*Activité 1:* Les affirmations suivantes concordent-elles avec le texte sur l'aluette ? Répondez à chacune par oui ou par non, en citant les mots décisifs du texte. (a) Rabelais mentionne le jeu des luettes dans Gargantua. (b) Le dessin des cartes a été fixé au XVIIIe siècle. (c) Il est interdit de jouer à l'aluette avec un jeu espagnol.
*Activité 2:* Rédigez la suite du texte sur l'aluette, à partir de sa dernière phrase.

*Passage extrait:*
Etymologie [modifier]

La forme la plus ancienne du mot « aluette » est « luette », dont l'origine reste incertaine. Le « jeu des luettes » est mentionné deux fois par Rabelais dans son œuvre : une première fois dans Pantagruel [1] (1532) puis dans Gargantua [2] (1534). L'évolution par fausse-coupe de « la luette » aurait ensuite donné « l'aluette » et les explications de type « alouette » ou « sans luette » (l'utilisation des signes rendrait le jeu muet, ce qui est faux) ne tiennent pas.

Cartes [modifier]

Les cartes utilisées sont les quarante-huit cartes aux enseignes espagnoles, héritées des mauresques par les espagnols au quatorzième siècle. Les enseignes espagnoles sont les deniers, les coupes, les bâtons et les épées. Ces cartes sont attestées en France au seizième siècle, époque à laquelle les maître-cartiers français exportent alors vers l'Espagne.

Le dessin des cartes a suivi une longue évolution, pour être fixé au XIXème siècle. Les plus fortes cartes du jeu (les luettes, les doubles et les as) ainsi que quelques faibles cartes présentent des portraits et des symboles caractéristiques, ce qui fait que le jeu de carte est spécifique à la règle de l'aluette et est donc vendu sous ce nom. Toutefois, rien n'interdit de jouer avec un jeu espagnol si les cartes sont suffisamment bien connues des joueurs.

Règles [modifier]

L'origine des règles du jeu d'aluette reste inconnue. Deux hypothèses s'opposent :

  • le jeu vient d'Espagne et a été introduit en France par des marins espagnols dans les ports français de l'ouest (mais curieusement le Sud-Ouest de la france n'aurait pas été touché et le jeu aurait disparu d'Espagne sans laisser de trace)
  • le jeu est né dans l'ouest de la France ; il aurait pris pour support les seules cartes existantes au XVIème siècle et il aurait résisté à la conversion généralisée aux cartes françaises qui a eu lieu au XVIIIème siècle.

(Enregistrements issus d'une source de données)
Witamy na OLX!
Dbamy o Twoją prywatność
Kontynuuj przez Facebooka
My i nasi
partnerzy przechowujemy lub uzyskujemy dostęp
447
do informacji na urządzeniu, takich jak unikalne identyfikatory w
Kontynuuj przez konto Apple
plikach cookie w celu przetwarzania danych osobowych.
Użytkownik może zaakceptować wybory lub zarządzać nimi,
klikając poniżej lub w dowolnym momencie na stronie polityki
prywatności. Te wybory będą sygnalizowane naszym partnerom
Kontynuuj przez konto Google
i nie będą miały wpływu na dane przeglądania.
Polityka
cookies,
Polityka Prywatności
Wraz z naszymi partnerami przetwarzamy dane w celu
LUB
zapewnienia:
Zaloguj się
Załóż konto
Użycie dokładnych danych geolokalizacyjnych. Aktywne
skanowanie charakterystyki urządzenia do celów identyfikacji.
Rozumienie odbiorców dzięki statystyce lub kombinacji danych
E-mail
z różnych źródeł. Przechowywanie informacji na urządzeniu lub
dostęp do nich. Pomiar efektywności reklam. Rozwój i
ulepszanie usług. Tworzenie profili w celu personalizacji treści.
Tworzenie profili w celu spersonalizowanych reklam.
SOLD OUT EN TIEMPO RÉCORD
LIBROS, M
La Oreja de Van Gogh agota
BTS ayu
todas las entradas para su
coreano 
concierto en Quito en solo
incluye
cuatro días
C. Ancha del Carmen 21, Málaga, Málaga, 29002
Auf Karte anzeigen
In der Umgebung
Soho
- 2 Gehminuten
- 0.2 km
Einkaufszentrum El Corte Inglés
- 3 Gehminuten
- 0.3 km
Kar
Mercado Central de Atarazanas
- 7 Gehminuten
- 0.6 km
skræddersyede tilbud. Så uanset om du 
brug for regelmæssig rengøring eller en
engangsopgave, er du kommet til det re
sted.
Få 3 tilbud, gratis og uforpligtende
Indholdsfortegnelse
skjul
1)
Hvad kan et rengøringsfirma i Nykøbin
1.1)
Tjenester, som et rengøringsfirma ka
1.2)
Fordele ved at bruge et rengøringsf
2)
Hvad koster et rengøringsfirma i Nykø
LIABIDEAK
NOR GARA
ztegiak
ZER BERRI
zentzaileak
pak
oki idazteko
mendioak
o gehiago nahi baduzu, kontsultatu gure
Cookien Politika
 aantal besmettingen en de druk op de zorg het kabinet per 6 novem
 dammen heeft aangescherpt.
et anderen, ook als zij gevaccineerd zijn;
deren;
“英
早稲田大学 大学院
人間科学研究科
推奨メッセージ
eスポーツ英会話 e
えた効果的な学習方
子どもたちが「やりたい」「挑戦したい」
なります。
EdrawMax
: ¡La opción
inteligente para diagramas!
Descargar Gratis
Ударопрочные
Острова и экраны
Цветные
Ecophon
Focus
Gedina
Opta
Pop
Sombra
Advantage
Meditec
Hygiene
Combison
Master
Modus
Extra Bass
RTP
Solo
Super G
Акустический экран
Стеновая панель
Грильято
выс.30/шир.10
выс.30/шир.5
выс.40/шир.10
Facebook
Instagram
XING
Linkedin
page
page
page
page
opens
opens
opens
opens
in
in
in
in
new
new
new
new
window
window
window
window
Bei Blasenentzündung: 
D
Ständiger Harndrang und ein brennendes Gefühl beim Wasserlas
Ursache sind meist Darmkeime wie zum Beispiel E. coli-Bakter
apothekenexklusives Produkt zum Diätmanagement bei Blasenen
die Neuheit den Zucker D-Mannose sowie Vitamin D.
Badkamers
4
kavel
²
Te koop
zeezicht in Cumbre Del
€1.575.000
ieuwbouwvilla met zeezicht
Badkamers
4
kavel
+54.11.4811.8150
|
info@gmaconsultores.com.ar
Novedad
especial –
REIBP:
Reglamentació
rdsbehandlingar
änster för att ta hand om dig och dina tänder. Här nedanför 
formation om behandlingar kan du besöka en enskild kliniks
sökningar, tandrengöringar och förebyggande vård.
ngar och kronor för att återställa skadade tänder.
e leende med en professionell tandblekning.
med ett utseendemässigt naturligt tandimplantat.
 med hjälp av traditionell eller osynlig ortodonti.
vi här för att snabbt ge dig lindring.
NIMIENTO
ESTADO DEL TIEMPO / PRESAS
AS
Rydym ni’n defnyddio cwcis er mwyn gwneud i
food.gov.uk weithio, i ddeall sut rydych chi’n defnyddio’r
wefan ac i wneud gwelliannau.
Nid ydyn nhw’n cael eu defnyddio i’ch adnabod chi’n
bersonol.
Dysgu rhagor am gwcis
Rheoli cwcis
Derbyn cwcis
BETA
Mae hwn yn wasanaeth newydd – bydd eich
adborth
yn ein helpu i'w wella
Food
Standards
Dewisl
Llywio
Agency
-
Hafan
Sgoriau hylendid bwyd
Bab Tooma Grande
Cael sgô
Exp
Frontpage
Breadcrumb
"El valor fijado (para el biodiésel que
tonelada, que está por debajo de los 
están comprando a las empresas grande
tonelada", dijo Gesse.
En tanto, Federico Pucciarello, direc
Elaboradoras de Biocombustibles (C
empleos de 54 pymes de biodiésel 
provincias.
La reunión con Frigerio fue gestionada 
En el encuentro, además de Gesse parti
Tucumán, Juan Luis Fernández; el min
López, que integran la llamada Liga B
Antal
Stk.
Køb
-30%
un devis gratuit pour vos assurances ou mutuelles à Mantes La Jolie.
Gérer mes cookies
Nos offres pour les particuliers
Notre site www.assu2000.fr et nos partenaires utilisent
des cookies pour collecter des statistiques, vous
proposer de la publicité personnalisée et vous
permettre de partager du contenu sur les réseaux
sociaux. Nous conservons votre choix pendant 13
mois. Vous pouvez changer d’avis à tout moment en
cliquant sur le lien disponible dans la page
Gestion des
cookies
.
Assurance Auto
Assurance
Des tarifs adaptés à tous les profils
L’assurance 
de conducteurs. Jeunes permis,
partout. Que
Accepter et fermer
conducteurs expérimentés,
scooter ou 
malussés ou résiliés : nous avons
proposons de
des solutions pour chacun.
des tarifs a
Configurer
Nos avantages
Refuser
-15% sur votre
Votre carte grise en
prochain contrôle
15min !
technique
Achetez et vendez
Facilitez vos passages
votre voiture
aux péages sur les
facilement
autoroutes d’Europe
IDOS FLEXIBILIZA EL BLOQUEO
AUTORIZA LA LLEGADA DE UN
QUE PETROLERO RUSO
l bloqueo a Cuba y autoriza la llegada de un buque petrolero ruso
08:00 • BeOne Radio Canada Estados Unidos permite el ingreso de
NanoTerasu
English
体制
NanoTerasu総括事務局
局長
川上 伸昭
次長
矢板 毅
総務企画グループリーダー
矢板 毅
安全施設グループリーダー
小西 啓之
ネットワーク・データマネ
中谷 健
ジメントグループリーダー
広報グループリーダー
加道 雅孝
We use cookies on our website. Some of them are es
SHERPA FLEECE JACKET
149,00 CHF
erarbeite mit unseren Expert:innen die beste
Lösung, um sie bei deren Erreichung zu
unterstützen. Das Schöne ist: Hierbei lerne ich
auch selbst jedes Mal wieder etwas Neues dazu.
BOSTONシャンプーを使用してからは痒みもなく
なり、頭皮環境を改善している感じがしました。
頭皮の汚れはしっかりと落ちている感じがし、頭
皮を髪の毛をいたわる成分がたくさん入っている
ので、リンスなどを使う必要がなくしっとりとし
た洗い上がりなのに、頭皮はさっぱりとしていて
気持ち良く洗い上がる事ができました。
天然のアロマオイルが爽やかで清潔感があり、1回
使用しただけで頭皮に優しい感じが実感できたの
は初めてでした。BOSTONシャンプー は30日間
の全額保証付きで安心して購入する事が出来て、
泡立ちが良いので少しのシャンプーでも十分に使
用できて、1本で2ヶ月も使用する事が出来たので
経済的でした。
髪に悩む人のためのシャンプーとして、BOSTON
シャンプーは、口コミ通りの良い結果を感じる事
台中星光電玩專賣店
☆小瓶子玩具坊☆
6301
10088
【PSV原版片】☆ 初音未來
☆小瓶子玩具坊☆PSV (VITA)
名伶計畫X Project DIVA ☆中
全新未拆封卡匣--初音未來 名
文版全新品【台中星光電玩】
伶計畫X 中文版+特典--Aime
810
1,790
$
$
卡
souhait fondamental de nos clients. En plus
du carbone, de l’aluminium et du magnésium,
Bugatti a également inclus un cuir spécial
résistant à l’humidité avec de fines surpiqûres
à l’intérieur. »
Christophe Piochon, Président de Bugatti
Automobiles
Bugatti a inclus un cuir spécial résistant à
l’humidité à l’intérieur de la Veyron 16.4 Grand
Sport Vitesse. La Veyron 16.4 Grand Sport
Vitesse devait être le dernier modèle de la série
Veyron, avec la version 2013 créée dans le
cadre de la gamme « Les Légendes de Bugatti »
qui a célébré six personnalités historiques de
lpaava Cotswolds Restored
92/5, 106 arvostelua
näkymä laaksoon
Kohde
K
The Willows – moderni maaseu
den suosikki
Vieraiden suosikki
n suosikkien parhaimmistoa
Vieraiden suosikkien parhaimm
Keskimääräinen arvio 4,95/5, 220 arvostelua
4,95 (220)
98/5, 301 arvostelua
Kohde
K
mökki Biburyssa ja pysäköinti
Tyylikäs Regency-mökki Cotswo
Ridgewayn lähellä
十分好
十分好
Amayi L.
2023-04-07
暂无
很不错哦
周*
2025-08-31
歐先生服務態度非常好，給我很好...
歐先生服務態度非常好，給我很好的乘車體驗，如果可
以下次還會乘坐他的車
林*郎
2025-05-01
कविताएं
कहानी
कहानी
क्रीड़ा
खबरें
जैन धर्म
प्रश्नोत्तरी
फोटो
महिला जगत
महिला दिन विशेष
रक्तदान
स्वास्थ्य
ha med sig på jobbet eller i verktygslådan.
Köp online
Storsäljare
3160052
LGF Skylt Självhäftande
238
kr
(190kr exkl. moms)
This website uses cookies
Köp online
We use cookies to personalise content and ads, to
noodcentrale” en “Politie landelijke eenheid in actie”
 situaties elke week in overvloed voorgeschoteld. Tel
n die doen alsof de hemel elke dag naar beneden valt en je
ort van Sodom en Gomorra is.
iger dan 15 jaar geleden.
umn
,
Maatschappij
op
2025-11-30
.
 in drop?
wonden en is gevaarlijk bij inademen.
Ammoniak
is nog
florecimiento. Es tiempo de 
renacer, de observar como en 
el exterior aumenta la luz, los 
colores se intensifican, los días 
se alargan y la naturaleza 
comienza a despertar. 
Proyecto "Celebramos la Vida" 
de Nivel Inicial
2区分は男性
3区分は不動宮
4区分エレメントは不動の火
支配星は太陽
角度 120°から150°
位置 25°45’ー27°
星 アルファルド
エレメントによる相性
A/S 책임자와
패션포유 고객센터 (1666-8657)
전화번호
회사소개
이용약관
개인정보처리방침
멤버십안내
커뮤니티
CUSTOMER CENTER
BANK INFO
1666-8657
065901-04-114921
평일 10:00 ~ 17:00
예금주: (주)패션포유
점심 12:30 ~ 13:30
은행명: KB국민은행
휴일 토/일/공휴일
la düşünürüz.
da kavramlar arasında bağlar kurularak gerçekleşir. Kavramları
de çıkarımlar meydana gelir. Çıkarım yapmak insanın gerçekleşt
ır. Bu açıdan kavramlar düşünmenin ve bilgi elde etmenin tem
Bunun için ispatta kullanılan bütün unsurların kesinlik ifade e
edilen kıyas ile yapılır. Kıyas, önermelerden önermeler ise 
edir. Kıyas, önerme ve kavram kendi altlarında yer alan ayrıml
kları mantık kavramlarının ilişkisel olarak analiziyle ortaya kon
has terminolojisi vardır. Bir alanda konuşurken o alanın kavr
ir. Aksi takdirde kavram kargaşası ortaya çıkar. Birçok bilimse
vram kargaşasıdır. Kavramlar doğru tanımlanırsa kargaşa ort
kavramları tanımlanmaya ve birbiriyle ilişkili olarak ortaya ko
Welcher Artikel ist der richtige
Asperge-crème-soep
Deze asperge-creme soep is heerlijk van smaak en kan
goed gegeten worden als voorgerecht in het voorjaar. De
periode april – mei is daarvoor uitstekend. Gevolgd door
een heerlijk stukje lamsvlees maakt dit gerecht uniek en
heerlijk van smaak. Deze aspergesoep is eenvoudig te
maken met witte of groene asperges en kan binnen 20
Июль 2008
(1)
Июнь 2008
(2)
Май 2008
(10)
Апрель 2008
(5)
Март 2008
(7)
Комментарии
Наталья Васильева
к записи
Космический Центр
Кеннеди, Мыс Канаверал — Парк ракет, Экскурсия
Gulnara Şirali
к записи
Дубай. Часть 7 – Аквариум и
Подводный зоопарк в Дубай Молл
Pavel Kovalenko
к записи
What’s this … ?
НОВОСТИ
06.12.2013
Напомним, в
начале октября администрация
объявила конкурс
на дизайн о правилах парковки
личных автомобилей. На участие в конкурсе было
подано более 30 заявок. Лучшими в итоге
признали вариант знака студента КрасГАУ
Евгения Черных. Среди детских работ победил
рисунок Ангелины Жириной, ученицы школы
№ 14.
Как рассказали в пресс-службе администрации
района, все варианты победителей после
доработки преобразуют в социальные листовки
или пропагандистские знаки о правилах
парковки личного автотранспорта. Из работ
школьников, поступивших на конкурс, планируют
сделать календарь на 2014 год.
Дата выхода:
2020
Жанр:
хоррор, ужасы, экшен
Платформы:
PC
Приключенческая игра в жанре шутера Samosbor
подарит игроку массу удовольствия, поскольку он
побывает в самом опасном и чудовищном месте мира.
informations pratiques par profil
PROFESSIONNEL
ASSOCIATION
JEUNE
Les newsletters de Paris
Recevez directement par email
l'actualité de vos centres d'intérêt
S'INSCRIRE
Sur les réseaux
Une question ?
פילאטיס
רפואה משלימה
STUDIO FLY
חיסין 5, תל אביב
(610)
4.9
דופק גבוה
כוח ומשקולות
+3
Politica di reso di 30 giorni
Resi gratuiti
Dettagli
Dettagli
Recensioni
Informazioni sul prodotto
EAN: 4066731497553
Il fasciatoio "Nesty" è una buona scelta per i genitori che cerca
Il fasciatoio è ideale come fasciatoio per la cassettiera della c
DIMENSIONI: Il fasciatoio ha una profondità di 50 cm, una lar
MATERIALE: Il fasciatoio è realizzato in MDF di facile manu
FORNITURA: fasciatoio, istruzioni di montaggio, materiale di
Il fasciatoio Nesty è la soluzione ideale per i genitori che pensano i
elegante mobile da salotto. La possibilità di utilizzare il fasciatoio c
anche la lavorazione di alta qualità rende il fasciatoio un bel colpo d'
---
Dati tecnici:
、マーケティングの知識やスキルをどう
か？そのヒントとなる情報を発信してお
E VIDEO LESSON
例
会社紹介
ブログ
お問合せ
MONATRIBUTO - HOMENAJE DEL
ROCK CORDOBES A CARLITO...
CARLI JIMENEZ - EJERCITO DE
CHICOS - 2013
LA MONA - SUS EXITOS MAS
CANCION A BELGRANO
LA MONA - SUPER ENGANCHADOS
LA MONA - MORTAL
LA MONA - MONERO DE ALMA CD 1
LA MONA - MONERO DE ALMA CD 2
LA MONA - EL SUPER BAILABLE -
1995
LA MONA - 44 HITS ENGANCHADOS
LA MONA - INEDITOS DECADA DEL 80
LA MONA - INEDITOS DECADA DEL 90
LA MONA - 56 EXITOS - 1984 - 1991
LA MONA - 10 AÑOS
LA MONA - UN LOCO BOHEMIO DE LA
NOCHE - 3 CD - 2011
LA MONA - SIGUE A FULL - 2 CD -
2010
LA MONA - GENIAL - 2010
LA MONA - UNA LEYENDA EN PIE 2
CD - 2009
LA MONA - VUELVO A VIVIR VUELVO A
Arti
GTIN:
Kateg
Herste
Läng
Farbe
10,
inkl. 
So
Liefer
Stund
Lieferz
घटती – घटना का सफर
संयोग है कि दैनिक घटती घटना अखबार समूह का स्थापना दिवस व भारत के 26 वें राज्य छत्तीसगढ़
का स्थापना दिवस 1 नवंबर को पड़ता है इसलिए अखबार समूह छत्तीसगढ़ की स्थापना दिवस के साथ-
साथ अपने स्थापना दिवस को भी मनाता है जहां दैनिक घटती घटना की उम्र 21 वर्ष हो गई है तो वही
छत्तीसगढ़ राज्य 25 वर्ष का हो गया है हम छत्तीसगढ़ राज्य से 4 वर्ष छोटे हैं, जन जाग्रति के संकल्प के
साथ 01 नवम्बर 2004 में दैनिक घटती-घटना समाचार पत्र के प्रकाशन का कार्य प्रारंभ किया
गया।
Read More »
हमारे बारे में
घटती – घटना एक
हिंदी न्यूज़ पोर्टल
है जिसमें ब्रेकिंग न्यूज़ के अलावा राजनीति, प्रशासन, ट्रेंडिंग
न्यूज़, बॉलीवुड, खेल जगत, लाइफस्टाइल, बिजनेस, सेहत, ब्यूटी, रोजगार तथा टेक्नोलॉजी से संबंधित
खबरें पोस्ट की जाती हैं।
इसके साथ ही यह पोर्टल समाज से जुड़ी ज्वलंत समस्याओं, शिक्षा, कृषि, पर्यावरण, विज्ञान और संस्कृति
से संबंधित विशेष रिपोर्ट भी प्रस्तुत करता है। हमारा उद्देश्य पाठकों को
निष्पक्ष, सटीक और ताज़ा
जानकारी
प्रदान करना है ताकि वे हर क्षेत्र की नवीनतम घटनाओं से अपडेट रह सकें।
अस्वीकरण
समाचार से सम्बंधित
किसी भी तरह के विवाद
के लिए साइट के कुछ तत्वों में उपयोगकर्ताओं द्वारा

*Zone de réponse 1:*
(a) Oui : « puis dans Gargantua ».
(b) Non : « pour être fixé au XIXème siècle ».
(c) Non : « rien n'interdit de jouer avec un jeu espagnol ».

*Zone de réponse 2:*
Les règles du jeu d'Aluette ont évolué au cours des siècles. L'une des caractéristiques originales du jeu est l'utilisation de mimiques. D'autres jeux de cartes autorisent celles-ci :

  • le trut ou le truc, jeu du XVIIème siécle signalé dans l'ouest de la France (par exemple dans les Deux-Sèvres), se joue avec un jeu français de trente-deux cartes
  • le mus, jeu basque du XVIIIème siècle, se joue avec un jeu espagnol de quarante cartes
  • la brisca, jeu espagnol, se joue avec un jeu espagnol de quarante cartes
  • la drogue, jeu du XIXème siècle, se joue avec un jeu français de trente-deux cartes.

Même si les trois premiers appartiennent à des aires géographiques compatibles avec l'histoire supposée de l'aluette, aucune parenté n'a été établie entre ces jeux et l'origine des règles de l'aluette reste indéterminée.

Règles du jeu [modifier]

But du jeu [modifier]

  • Le jeu se joue à quatre, par équipes de deux. L'équipe gagnante est celle qui marque la première cinq points.
  • Chaque manche consiste en neuf levées. Les plis sont décomptés par individu et non pas par équipe. A la fin de la manche, le joueur qui a engrangé le plus de plis apporte un point à son équipe. Si deux joueurs ont le même nombre de plis, c'est le premier joueur à avoir atteint ce nombre de plis qui gagne la manche.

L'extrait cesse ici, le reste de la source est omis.